With an MSRP starting at $31,660, the 2017 Ford Explorer is certainly more expensive than the Dodge Durango. It also feels overly large and somewhat sluggish by comparison despite a cabin that can feel slightly cramped for taller passengers. However, there's still a lot to love about the Explorer. Its cabin is exceptionally quiet and features quality materials, and it's very comfortable on both daily drives and long road trips. The Explorer also offers a whole host of powertrain options, allowing you to pick and choose the ideal vehicle for your needs.

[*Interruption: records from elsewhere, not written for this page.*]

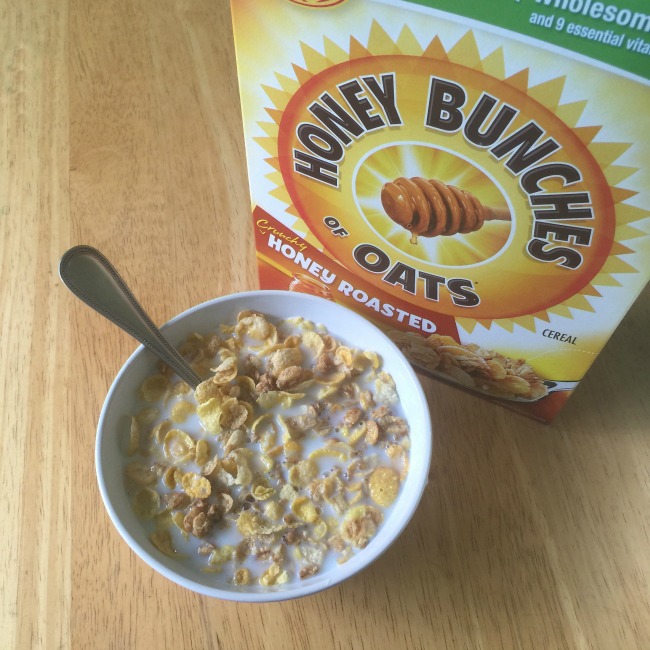
You are a GUI agent. You are given a task and a screenshot of the screen. Output one action in this format:
    pyautogui.click(x=<x>, y=<y>)
    Task: Click on the handle
    Image resolution: width=650 pixels, height=650 pixels.
    Given the screenshot: What is the action you would take?
    [x=127, y=317]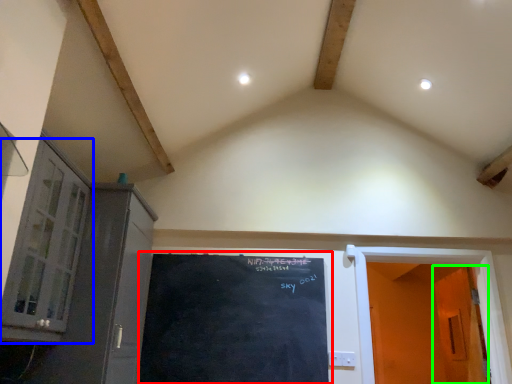
Question: Considering the real-world distances, which object is closest to bulletin board (highlighted by a red box)? window (highlighted by a blue box) or door (highlighted by a green box).

Choices:
 (A) window
 (B) door

Answer: (A)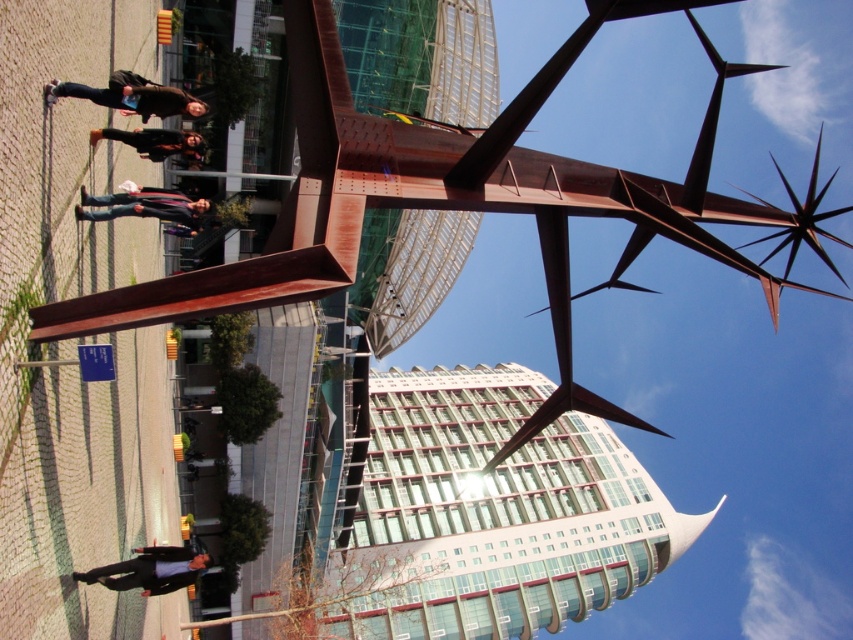
You are standing in the urban scene and want to take a photo of both the dark blue suit at lower left and the matte brown jacket at center. Which one should you adjust your camera focus to first to ensure both are in the frame?

Since the dark blue suit at lower left is closer to the viewer than the matte brown jacket at center, you should focus on the dark blue suit at lower left first to ensure both are in the frame.

You are standing in the urban scene and want to know how far the point at coordinates (x=107, y=97) is from you. Can you determine the distance?

The point at coordinates (x=107, y=97) is 45.56 meters away from the viewer.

Though it can't quite compete with more miserly four-cylinder competitors, the Dodge Durango remains reasonably efficient. The V6 Durango checks in at an estimated 19 mpg city, 26 mpg highway, and 21 mpg combined for rear-wheel-drive models, while all-wheel drive iterations dip to 18 mpg city and 25 mpg highway. The more powerful V8 models are unsurprisingly less efficient, mustering just 14 mpg during city driving, 22 mpg on the highway, and 17 mpg during mixed use. Both engines lag behind other SUVs in its class in terms of efficiency, though that trade-off is to be expected given the Durango's superior power and towing capacity.
Pros and Cons
The 2017 Dodge Durango is a solid choice among midsize SUVs, offering a unique blend of daily driver comfort and high-powered utility. Whether you need to tow thousands of pounds or you're embarking on a lengthy family road trip, the Durango is unlikely to disappoint. If you don't like the added power and functionality, however, there are other options worth your consideration. Before you make a decision, take another look at the pros and cons the 2017 Durango brings to the table.
- Strong powertrain options and superior towing capacity.
- Sturdy handling and smooth ride quality.
- Outstanding Fiat Chrysler Uconnect infotainment system.
- Affordable MSRP compared to top competitors.
- Power comes at the expense of fuel efficiency.
- Safety ratings are less than perfect.
- Inadequate smartphone integration and lackluster standard features.